Das Tempo ist 4010 für alle Übungen. Die Ausführung muss gut bis sehr gut sein, sonst wird der Test abgebrochen und das letzte sauber bewegte Gewicht als 1 RM gewertet.
Es sollten maximal zwei Übungen an einem Tag getestet werden. Diese beiden Übungen sollten nicht direkt überlappen, wie z.B. zwei Drückübungen.
Empfohlene Übungskombinationen für den Muskelfasertest:
LH Bankdrücken mit schulterbreitem Griff und SZ Scottcurls mit schulterbreitem, supiniertem Griff
Dips und SZ Scottcurls mit schulterbreitem, supiniertem Griff
LH Nackendrücken, sitzend und SZ Scottcurls mit schulterbreitem, proniertem Griff
LH Kniebeugen und Beincurls, liegend
LH Kniebeugen, Fersen erhöht und Rumänisches Kreuzheben
Nachdem das 1 RM ermittelt wurde, macht der Getestete eine 10-minütige Pause. Anschließend werden mit 85 % des 1 RM im selben (4010) Tempo so viele Wiederholungen wie möglich ausgeführt.
Die Auswertung des Muskelfasertests:
1-3 Wiederholungen = Fast-Twitch
4-6 Wiederholungen = Mixed-Typ
7+ Wiederholungen = Slow-Twitch
Abhängig vom Ergebnis des Tests kann das Training für die getestete Übung entsprechend ausgerichtet werden.
Jemand der beim Bankdrücken mit 85% seines RM noch 8 Wiederholungen macht, wird bessere Zuwächse machen indem er die Akkumulations-Phasen auf höher-volumigen Trainingsprogrammen mit geringerer Intensität und die Intensivierung-Phasen auf die Steigerung der neurologischen Effizienz ausrichtet.
Jemand der beim Bankdrücken mit 85% seines RM nur 2 Wiederholungen macht, wird bessere Zuwächse machen indem er die Akkumulations-Phasen auf moderate Intensität mit einer Durchschnittswiederholung von ca. 5 Wiederholungen und die Intensivierung-Phasen auf die Maximierung der neurologischen Effizienz durch viele Sätze und 1 bis 3 Wiederholungen ausrichtet.

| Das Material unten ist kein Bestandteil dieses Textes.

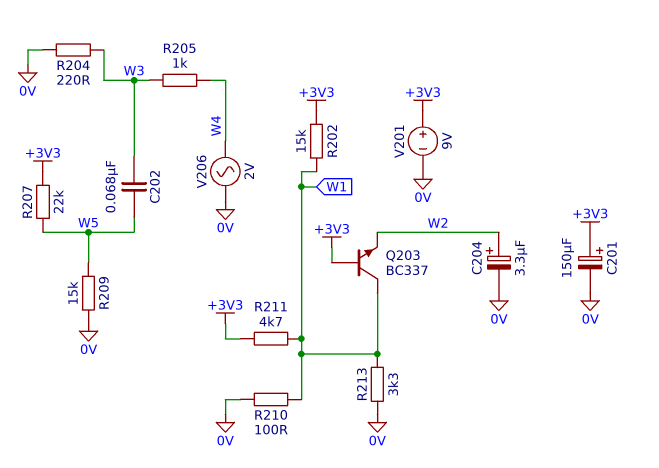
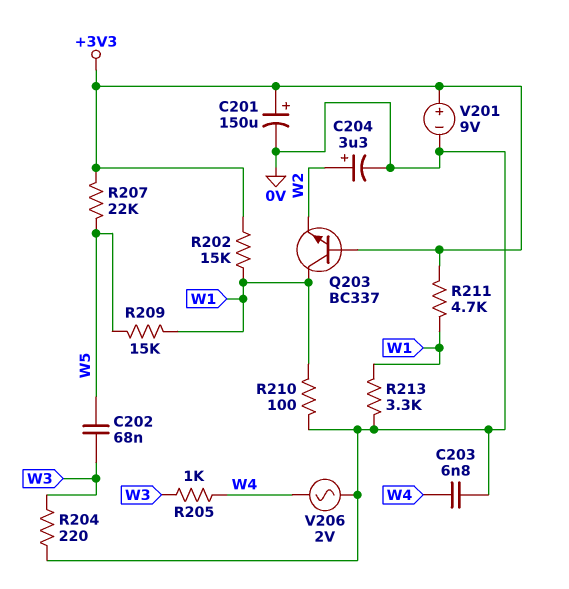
C203: none -> 6.8nF (0V, W4)
R209: 15k (0V, W5) -> 15k (W1, W5)

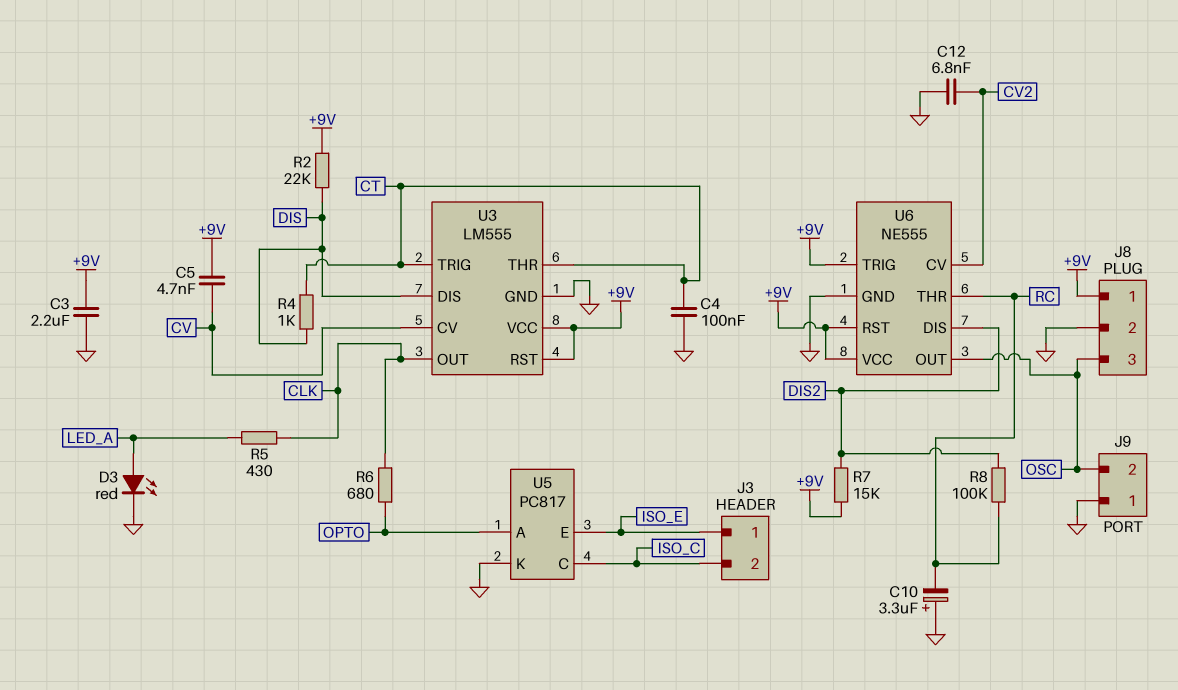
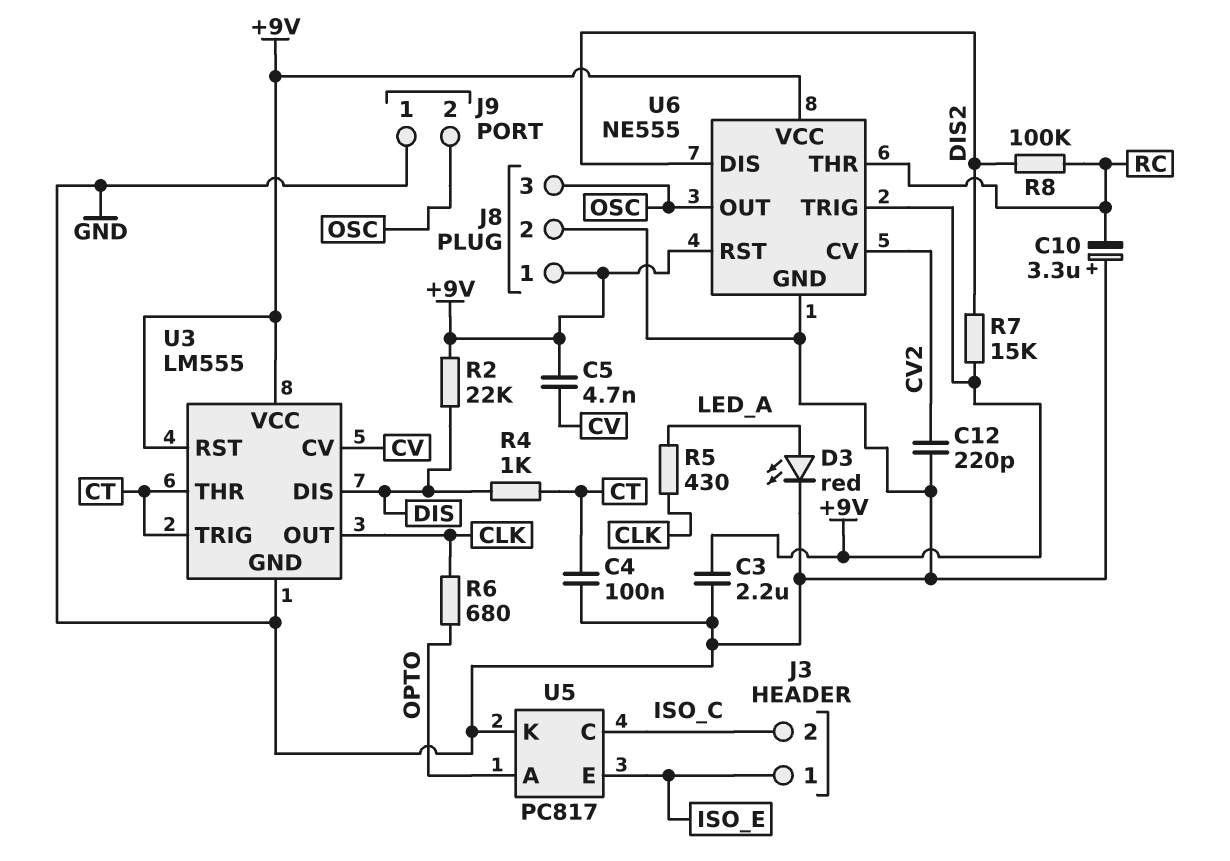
C12: 6.8nF (CV2, GND) -> 220pF (CV2, GND)

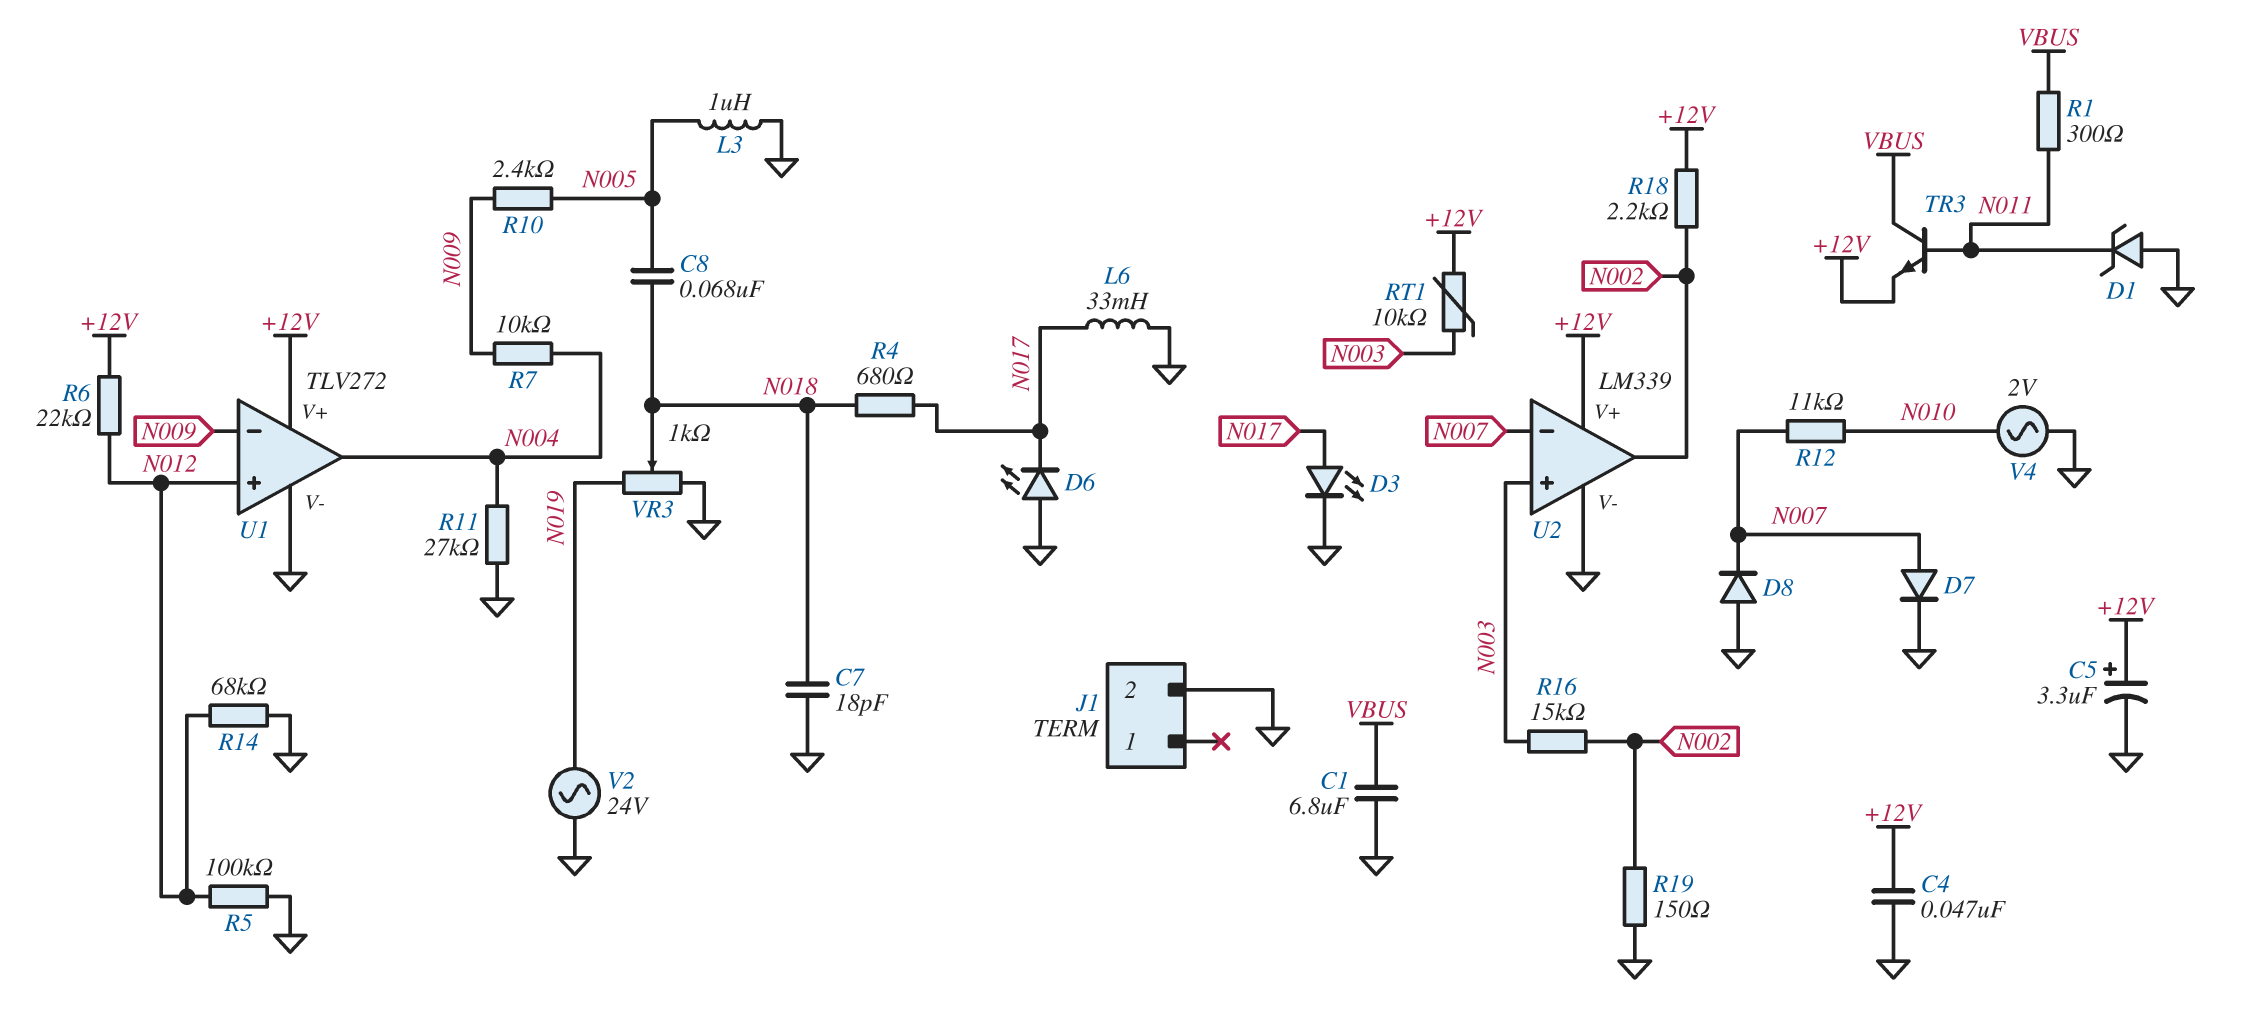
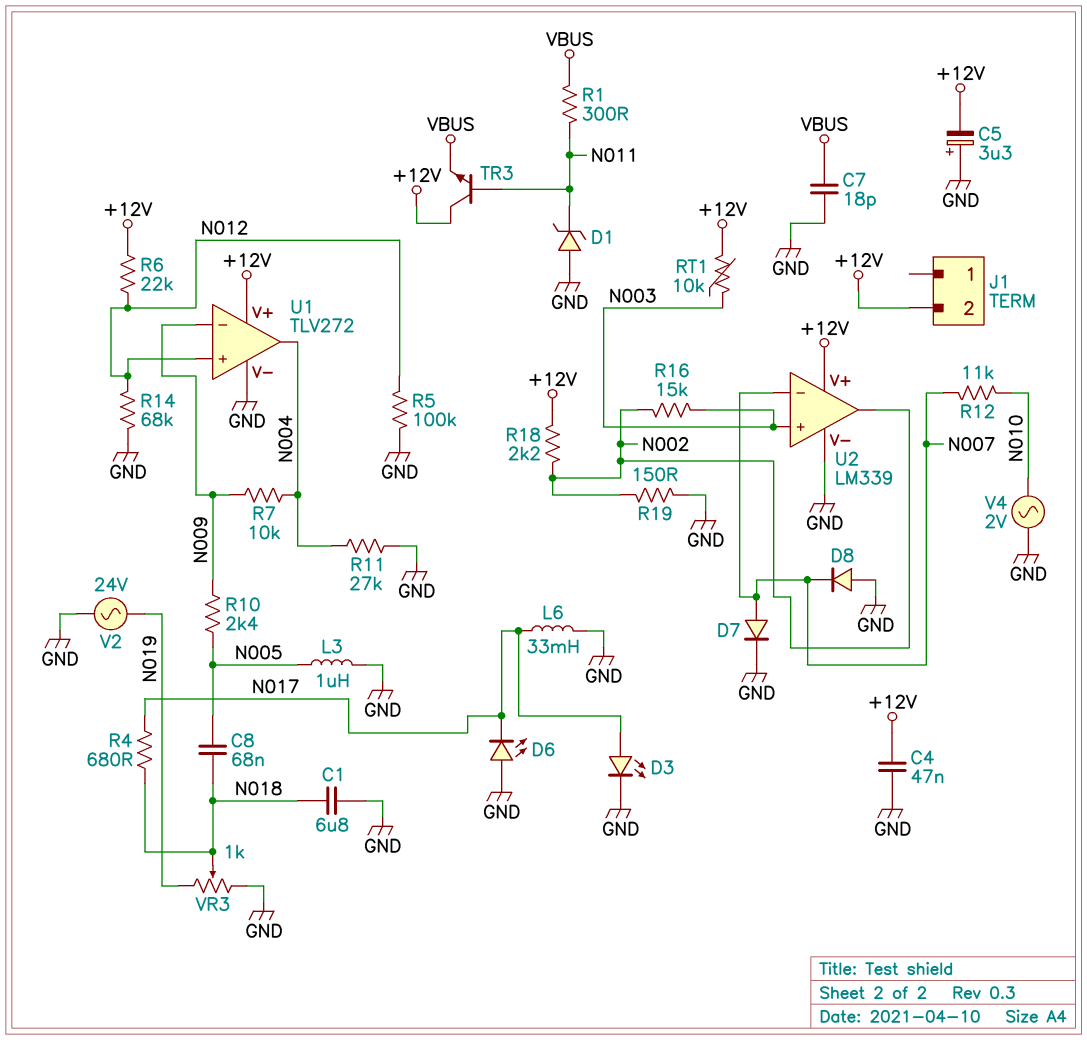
C1: 6.8uF (GND, VBUS) -> 6.8uF (GND, N018)
C5: 3.3uF (plus +12V, minus GND) -> 3.3uF (plus GND, minus +12V)
C7: 18pF (GND, N018) -> 18pF (GND, VBUS)
J1 pin 2: GND -> +12V
TR3: NPN (B N011, C VBUS, E +12V) -> NPN (B N011, C +12V, E VBUS)

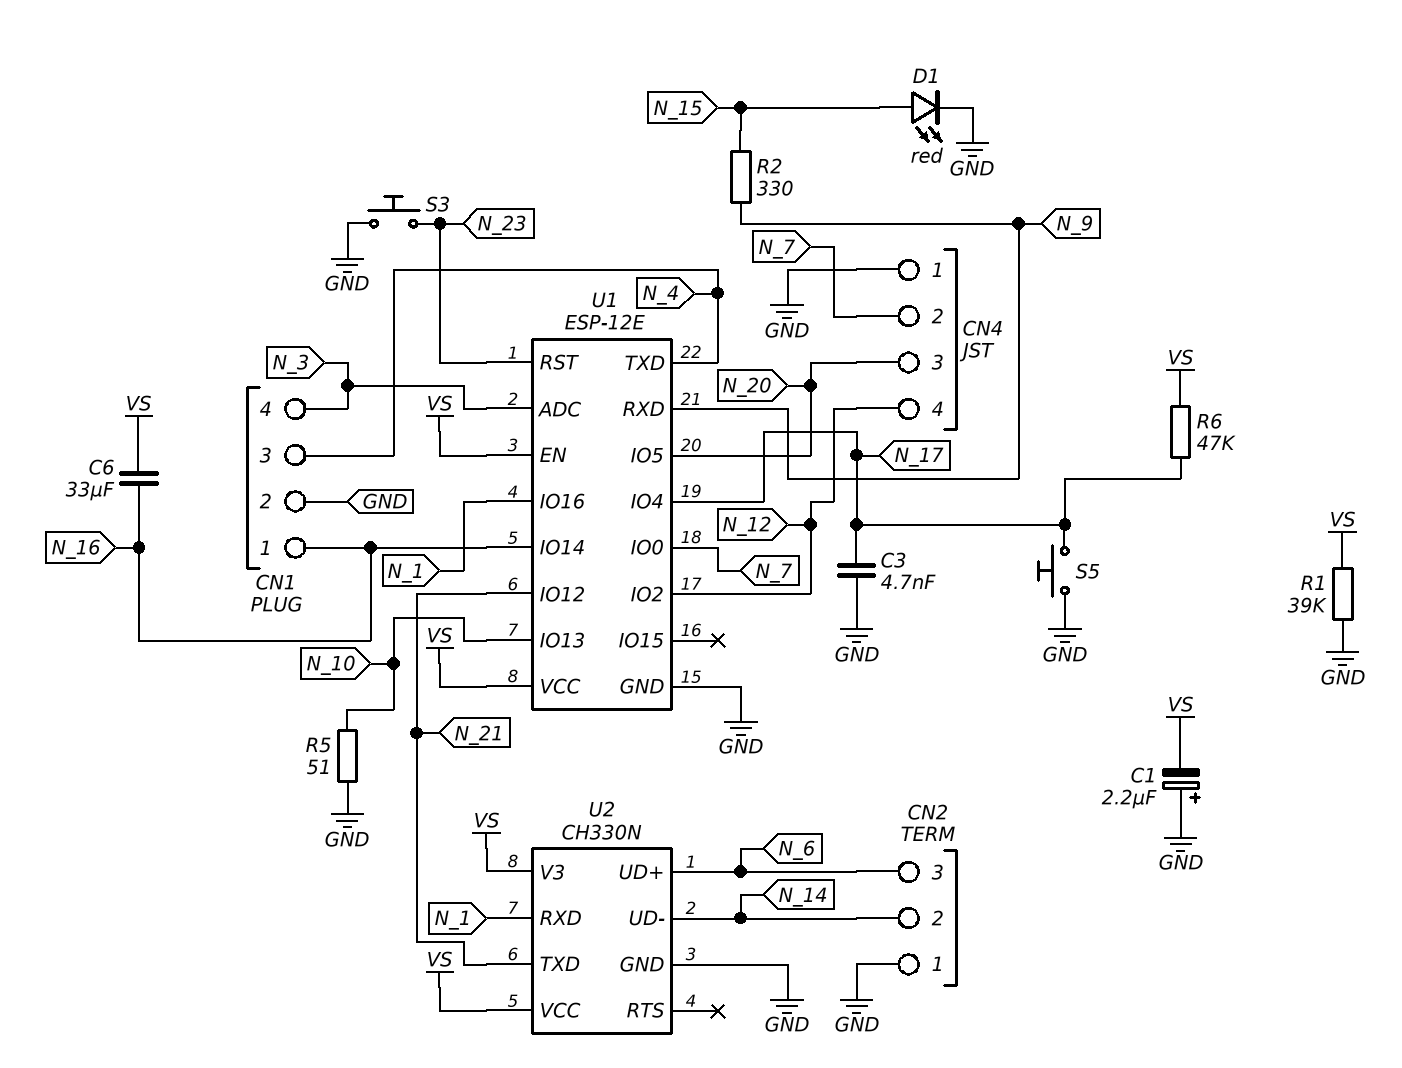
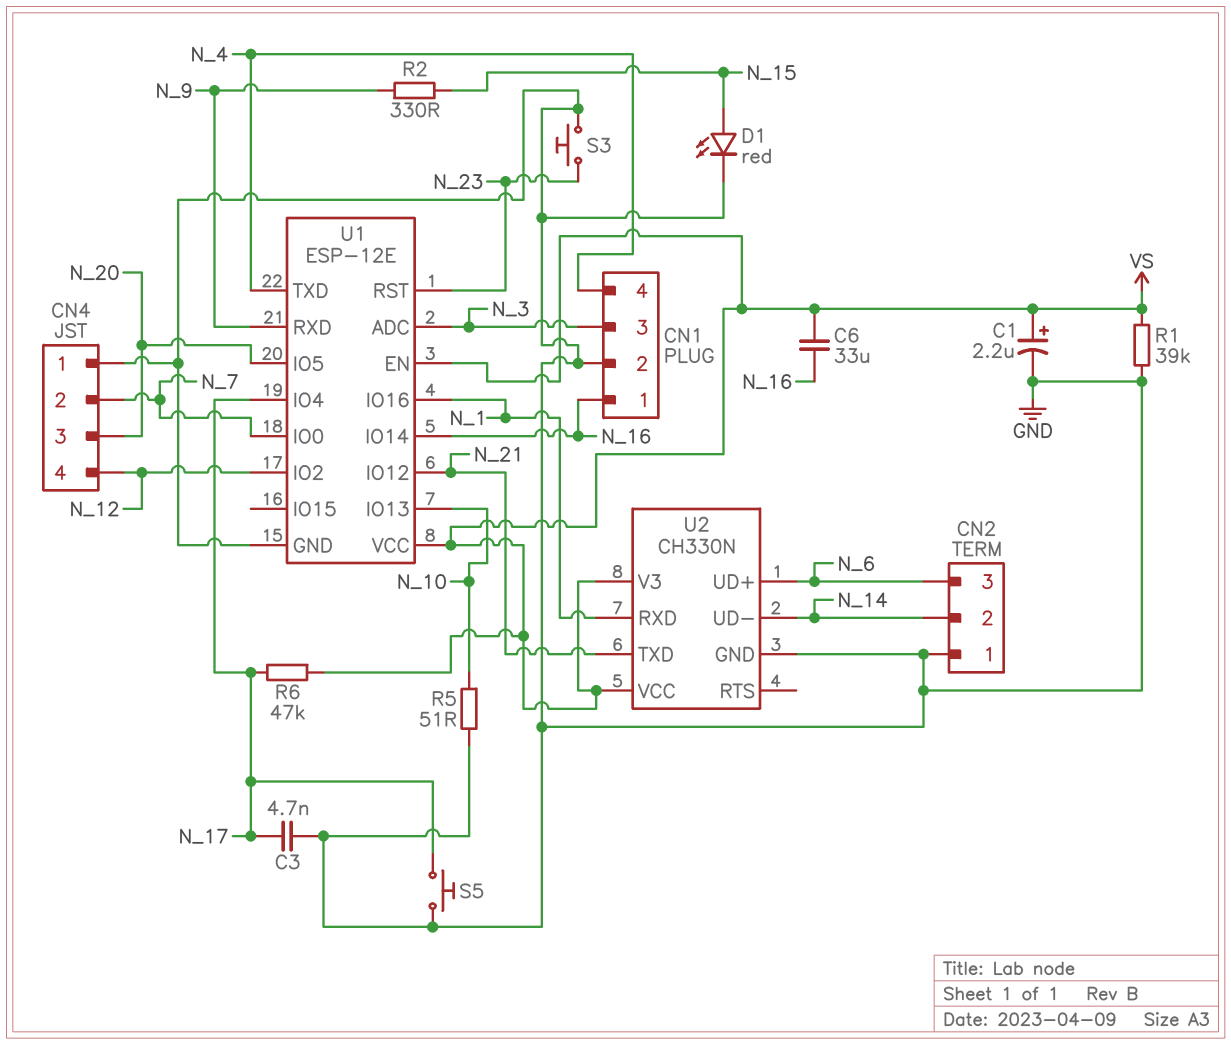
C1: 2.2uF (plus GND, minus VS) -> 2.2uF (plus VS, minus GND)
CN1 pin 3: N_4 -> N_3
CN1 pin 4: N_3 -> N_4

Insgesamt wird Krafttraining im Rahmen der wellenförmigen Periodisierung natürlich zwischen höherer Intensität/geringerem Volumen und höherem Volumen/geringerer Intensität variieren. Ebenfalls wird das Krafttraining insgesamt die Muskelfaserverteilung auf dem Kontinuum von Ausdauer zu Maximalkraft mehr nach rechts verlagert werden.
Viel Erfolg mit dem Muskelfasertest!
Bild: YPSI Athletin und Europameisterin im Shorttrack Speedskating 2015 Patrycja Maliszewska aus Bialystok, Polen ist eine der fast-switch-dominantesen Athletinnen mit der ich jemals zusammengearbeitet habe. Sie hatte über Jahre den schnellsten Start der Welt. Und machte bei nur 60kg Körpergewicht explosive LH Kniebeugen mit über 100kg.